A instrumentalização do judiciário, seja por pressões externas, seja pelo próprio protagonismo que ele se concedeu, cria um cenário em que a lei parece perder sua clareza e passa a funcionar como uma peça elástica, capaz de punir com severidade quando convém e de agir com suavidade quando o réu está protegido por algum manto de poder. É um movimento sutil, quase imperceptível para quem vive longe das disputas nacionais, mas evidente para o empresário que vê sua empresa ser fiscalizada com rigor matemático, para o cidadão que enfrenta anos de espera por um benefício, ou para qualquer pessoa que perceba que a balança da justiça parece estar desnivelada dependendo de quem é o personagem da vez.

E nesse ambiente turbulento, onde decisões viram manchetes antes mesmo de virarem jurisprudência, onde cautelares nascem com rapidez de raio e revisões demoram como eternidades, onde o debate jurídico se mistura com o espetáculo público, surge a pergunta mais desconfortável de todas: se o judiciário se torna instrumento, quem garante que ele não seja usado contra qualquer um de nós?

A verdade é que a população está cansada de ver a justiça funcionar como uma engrenagem imprevisível, ora dura como pedra, ora macia como espuma, ora silenciosa, ora estrondosa, sempre dependendo do enredo.
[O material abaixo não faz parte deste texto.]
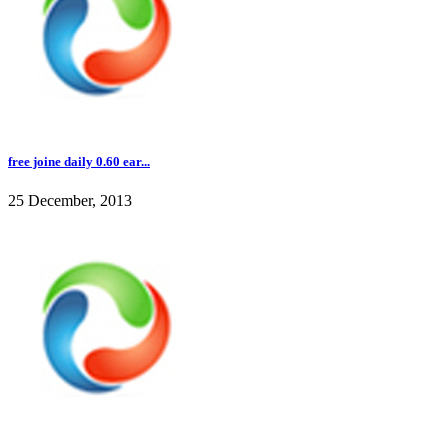
free joine daily 0.60 ear...
25 December, 2013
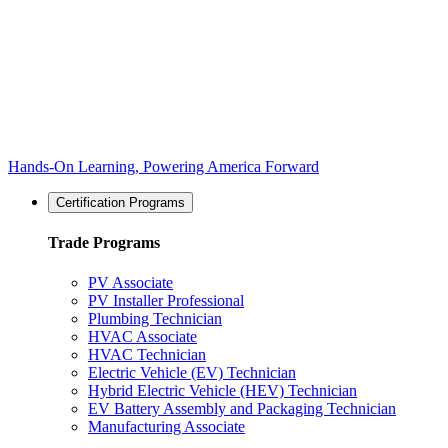
Hands-On Learning, Powering America Forward
Certification Programs
Trade Programs
PV Associate
PV Installer Professional
Plumbing Technician
HVAC Associate
HVAC Technician
Electric Vehicle (EV) Technician
Hybrid Electric Vehicle (HEV) Technician
EV Battery Assembly and Packaging Technician
Manufacturing Associate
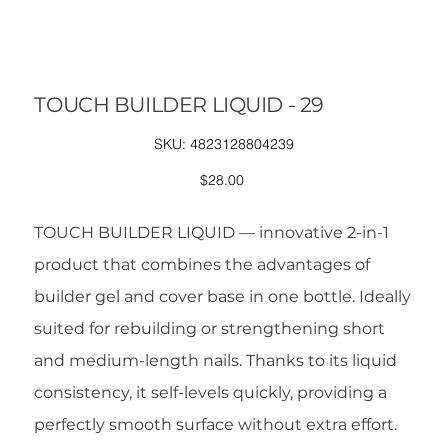
TOUCH BUILDER LIQUID - 29
SKU
SKU:
4823128804239
4823128804239
Price
$28.00
TOUCH BUILDER LIQUID — innovative 2-in-1
product that combines the advantages of
builder gel and cover base in one bottle. Ideally
suited for rebuilding or strengthening short
and medium-length nails. Thanks to its liquid
consistency, it self-levels quickly, providing a
perfectly smooth surface without extra effort.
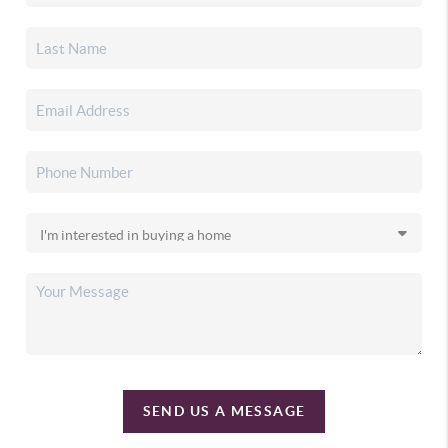
SEND US A MESSAGE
O cidadão olha para os três poderes e percebe que, dos três, aquele que deveria ser o mais distante das paixões humanas se tornou o mais sensível a elas. E isso corrói algo que não se reconstrói com discursos institucionais: a confiança.

No fundo, a indignação que cresce não é contra a existência da justiça, mas contra sua aparente seletividade. A pergunta “a quem recorrer?” surge justamente da constatação dolorosa de que, quando até o último guardião da democracia parece oscilar, o povo fica sem bússola, sem porto e sem referência.

Ainda assim, é preciso acreditar que existe saída, porque nenhum país prospera quando seus cidadãos sentem que estão sozinhos diante da lei. A reconstrução da confiança passa por decisões previsíveis, fundamentos sólidos, limites claros, transparência radical e, sobretudo, pela humildade institucional de reconhecer que justiça não vive de aplausos nem de holofotes, mas da discrição serena de quem age pela lei, e não pelo clima do dia.

Enquanto essa maturidade não volta, seguimos como um país que pergunta, com apreensão e esperança ao mesmo tempo: se o judiciário já não parece lá neutro, a quem recorrer? E talvez a resposta esteja no próprio povo, na voz das ruas, que cedo ou tarde cobra, exige, pressiona e redefine os rumos da nação, porque nenhuma instituição, por mais poderosa que seja, resiste ao clamor contínuo por equilíbrio e verdade. Talvez aqui possa valer aquele velho chavão que um dia foi palavra de ordem de alguma ideologia política, mas que certamente hoje vale para todo cidadão de bem e que deseja ver um país amadurecido politicamente, onde as liberdades individuais sejam plenamente ouvidas e respeitadas: “o povo unido jamais será vencido”.